Doctor Paul Kwasi Ntaadu, the Food and Agriculture Organisation (FAO) consultant on sericulture, disclosed this at a community and media tour of the Bogoso Gold Limited (BGL) at Bogoso on Saturday.
He said apart from the project providing income and job avenues for the people, the fruits of the mulberry plant could be processed into jam and other delicacies while the leaves could also be used for medicinal purposes.
Dr Ntaadu, who is also the founder and director of the Sericulture Promotion and Development Association, said the BGL had taken delivery of 80,000 silkworm eggs for processing under the Alternative Livelihood Project (ALP).
He said the company adopted the ALP as part of a programme to assist neighbouring communities to become self-reliant and create employment opportunities for their people.

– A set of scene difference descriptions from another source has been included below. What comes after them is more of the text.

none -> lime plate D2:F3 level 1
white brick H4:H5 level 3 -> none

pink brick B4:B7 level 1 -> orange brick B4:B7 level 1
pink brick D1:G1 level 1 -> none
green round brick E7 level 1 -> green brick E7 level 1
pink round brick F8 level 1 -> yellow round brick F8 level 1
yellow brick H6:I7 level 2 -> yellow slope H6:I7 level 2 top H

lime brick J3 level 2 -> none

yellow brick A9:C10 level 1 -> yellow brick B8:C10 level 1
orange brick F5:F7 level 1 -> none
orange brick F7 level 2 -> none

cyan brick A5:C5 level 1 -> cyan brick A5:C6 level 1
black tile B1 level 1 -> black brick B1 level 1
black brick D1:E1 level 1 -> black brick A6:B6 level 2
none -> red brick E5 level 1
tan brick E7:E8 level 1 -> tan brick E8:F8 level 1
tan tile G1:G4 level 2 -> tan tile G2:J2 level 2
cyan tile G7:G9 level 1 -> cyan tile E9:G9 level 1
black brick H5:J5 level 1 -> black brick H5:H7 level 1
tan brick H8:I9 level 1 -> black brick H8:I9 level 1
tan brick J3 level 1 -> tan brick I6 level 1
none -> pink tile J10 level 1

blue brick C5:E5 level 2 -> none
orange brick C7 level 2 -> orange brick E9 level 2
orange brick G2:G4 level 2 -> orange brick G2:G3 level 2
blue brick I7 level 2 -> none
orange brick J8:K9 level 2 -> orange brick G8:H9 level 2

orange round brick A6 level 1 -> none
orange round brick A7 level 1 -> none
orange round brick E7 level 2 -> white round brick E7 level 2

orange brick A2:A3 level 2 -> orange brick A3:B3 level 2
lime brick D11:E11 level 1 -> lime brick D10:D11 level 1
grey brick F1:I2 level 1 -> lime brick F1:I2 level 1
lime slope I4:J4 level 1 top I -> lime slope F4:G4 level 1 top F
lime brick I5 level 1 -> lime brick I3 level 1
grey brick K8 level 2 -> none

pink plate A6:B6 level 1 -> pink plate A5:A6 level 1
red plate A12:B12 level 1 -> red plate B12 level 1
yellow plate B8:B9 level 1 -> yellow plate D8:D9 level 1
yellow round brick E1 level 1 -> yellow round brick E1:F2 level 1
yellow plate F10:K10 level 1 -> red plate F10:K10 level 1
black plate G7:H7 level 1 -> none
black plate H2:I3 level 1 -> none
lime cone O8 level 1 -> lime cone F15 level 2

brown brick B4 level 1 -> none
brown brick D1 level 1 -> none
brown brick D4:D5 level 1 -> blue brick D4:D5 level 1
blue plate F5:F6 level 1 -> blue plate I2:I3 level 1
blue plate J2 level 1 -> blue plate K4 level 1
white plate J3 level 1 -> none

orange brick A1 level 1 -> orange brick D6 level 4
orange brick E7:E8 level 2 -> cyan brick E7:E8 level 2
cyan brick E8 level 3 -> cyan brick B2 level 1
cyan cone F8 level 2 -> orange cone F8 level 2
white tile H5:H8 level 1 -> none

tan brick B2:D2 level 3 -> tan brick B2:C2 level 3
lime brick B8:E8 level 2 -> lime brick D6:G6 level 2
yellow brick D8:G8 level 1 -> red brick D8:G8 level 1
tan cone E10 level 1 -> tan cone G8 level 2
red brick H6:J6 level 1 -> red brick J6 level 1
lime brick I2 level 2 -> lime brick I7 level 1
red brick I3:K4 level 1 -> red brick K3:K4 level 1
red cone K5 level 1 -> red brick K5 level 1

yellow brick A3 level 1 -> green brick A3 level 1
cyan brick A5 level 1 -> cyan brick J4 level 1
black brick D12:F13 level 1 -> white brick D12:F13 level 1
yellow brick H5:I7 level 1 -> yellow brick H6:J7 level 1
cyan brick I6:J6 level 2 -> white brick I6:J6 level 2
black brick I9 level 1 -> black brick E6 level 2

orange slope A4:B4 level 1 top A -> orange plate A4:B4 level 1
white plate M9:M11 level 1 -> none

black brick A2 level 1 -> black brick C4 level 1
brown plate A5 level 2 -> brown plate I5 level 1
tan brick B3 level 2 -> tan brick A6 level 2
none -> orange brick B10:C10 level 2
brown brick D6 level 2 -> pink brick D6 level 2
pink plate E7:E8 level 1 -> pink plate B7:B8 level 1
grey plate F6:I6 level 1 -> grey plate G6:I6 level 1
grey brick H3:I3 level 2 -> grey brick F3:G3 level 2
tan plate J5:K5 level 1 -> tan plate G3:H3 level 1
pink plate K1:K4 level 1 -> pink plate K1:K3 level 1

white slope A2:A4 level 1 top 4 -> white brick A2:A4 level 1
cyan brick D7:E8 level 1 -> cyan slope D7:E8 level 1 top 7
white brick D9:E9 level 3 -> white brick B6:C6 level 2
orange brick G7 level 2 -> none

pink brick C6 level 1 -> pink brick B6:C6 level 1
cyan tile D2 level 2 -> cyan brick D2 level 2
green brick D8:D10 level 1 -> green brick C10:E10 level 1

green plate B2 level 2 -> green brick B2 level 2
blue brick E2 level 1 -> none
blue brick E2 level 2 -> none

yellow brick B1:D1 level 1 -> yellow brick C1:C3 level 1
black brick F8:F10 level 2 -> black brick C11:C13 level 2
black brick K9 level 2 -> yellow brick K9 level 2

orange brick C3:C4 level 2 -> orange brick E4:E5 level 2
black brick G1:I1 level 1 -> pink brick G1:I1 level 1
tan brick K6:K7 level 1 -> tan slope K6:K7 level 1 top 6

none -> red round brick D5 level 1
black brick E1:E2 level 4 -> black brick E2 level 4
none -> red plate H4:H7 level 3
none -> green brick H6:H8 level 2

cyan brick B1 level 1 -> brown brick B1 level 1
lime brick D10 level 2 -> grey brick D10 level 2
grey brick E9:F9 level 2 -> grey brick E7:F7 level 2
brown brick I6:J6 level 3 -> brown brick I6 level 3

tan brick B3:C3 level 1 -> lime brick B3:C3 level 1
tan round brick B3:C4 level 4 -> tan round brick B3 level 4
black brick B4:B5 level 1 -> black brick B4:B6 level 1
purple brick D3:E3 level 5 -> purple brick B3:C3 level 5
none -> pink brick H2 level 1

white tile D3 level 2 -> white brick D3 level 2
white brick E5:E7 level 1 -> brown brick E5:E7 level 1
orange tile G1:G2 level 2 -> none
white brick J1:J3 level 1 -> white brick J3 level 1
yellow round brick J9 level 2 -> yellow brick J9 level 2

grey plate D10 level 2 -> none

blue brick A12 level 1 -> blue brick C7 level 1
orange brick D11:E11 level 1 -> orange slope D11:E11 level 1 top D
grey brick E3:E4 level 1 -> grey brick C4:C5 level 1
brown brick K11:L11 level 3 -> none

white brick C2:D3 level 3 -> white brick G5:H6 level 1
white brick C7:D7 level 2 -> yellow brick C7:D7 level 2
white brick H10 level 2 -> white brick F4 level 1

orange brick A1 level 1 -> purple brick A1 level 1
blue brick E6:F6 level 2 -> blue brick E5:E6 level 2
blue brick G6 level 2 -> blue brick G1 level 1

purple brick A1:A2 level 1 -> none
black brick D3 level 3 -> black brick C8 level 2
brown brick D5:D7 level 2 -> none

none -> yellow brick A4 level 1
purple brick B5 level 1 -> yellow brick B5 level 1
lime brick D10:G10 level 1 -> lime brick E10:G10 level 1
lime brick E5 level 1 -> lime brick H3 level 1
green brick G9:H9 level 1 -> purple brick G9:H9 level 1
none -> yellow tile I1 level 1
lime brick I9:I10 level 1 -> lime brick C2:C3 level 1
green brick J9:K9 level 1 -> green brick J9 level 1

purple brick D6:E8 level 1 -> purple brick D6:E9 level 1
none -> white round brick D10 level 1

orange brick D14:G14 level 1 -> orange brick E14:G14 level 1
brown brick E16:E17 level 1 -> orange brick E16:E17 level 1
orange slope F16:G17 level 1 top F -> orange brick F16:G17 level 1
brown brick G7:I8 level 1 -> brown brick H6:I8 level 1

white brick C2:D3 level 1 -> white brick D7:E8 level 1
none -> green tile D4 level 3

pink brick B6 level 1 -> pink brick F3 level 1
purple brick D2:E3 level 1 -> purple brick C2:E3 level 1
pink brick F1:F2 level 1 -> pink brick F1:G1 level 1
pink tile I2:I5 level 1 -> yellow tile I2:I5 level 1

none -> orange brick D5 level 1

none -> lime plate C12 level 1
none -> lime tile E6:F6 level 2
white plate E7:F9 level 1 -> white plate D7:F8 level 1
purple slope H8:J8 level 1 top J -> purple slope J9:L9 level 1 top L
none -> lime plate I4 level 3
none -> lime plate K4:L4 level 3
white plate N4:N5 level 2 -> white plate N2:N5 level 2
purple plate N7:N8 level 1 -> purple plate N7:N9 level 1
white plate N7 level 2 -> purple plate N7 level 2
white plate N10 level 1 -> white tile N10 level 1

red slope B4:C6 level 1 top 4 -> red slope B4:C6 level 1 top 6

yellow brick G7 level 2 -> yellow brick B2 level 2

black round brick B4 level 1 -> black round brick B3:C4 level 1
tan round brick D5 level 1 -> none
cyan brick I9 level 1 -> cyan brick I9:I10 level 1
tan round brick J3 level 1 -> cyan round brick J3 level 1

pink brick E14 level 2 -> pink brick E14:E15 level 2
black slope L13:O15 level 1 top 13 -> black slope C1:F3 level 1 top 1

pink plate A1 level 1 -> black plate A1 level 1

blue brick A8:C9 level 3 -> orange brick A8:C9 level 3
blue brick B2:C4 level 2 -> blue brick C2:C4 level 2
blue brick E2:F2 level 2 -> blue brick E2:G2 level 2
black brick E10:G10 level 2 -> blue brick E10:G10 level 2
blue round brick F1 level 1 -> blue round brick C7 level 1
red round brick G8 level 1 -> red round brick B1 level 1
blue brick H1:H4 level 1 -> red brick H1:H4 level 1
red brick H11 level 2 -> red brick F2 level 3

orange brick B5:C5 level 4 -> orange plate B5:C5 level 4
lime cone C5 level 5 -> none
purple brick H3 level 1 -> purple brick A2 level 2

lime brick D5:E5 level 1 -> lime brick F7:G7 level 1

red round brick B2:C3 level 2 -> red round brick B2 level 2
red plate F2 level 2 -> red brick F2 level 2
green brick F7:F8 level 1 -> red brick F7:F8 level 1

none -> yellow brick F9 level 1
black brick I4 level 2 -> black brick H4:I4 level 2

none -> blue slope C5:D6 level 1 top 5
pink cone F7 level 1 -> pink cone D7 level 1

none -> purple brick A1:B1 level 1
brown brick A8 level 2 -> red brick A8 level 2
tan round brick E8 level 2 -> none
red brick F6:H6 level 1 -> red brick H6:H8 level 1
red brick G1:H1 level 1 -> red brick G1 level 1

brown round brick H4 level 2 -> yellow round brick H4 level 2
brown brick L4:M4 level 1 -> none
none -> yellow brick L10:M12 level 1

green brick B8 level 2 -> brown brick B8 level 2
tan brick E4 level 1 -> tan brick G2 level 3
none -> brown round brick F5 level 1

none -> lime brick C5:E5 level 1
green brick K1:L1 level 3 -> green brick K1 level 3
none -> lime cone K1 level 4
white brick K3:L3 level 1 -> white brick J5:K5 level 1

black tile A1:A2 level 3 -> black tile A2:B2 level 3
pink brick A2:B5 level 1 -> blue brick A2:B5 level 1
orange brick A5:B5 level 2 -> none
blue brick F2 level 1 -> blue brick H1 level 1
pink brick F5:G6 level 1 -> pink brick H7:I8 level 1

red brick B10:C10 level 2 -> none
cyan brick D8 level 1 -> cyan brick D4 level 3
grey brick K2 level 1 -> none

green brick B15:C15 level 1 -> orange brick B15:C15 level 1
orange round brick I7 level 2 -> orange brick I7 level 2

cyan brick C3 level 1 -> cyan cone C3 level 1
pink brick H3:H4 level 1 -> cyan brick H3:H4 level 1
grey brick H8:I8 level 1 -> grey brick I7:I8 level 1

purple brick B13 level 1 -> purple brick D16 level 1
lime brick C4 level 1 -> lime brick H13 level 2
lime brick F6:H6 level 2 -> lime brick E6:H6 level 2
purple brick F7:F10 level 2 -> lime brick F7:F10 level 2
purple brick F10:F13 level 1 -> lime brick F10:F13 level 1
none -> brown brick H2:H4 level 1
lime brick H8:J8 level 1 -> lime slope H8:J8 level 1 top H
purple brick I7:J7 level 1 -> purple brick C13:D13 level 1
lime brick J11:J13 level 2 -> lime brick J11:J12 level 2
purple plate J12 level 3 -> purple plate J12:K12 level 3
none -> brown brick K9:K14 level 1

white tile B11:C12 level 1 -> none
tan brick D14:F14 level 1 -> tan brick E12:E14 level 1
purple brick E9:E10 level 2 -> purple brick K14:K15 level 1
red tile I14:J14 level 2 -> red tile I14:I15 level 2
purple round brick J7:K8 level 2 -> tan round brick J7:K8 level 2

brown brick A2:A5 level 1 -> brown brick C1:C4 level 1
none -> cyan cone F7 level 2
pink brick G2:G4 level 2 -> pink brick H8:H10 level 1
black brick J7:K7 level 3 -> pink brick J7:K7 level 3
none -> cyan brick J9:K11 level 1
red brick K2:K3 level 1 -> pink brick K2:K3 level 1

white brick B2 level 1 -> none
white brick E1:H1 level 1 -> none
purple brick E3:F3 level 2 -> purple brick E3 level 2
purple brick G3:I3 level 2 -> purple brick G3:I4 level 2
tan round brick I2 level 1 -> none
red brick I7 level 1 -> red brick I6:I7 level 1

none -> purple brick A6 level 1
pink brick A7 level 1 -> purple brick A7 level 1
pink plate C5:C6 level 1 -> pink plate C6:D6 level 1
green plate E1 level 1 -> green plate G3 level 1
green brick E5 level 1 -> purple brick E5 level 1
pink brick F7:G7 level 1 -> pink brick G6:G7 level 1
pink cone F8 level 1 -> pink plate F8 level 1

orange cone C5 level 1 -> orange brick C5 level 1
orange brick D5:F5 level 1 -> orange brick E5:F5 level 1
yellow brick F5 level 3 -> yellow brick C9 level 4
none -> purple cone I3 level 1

Dr Ntaadu said silk farmers could harvest between 20 and 30 kilograms of cocoons at least four times within a year and that the benefits from the silkworm project could exceed that of cocoa, if taken seriously.
The company has set up a mulberry demonstration farm and a house for the silkworms to enable the eggs to hatch while farmers would be trained on the care, temperature and feeding patterns of the worm. Mr Samuel Agyeman, the ALP manager, said BGL had also started a fish-farming project for communities and that currently, some farmers were being trained on the construction, maintenance, feeding and harvesting of fish.
Mr Agyeman said to ensure the success of the ALP, farmers were being assisted with seeds, fertilizers, Wellington boots, weedicides and spraying machines.
He appealed to the beneficiaries to concentrate on their respective projects and ensure its success so that other beginners could also learn from them.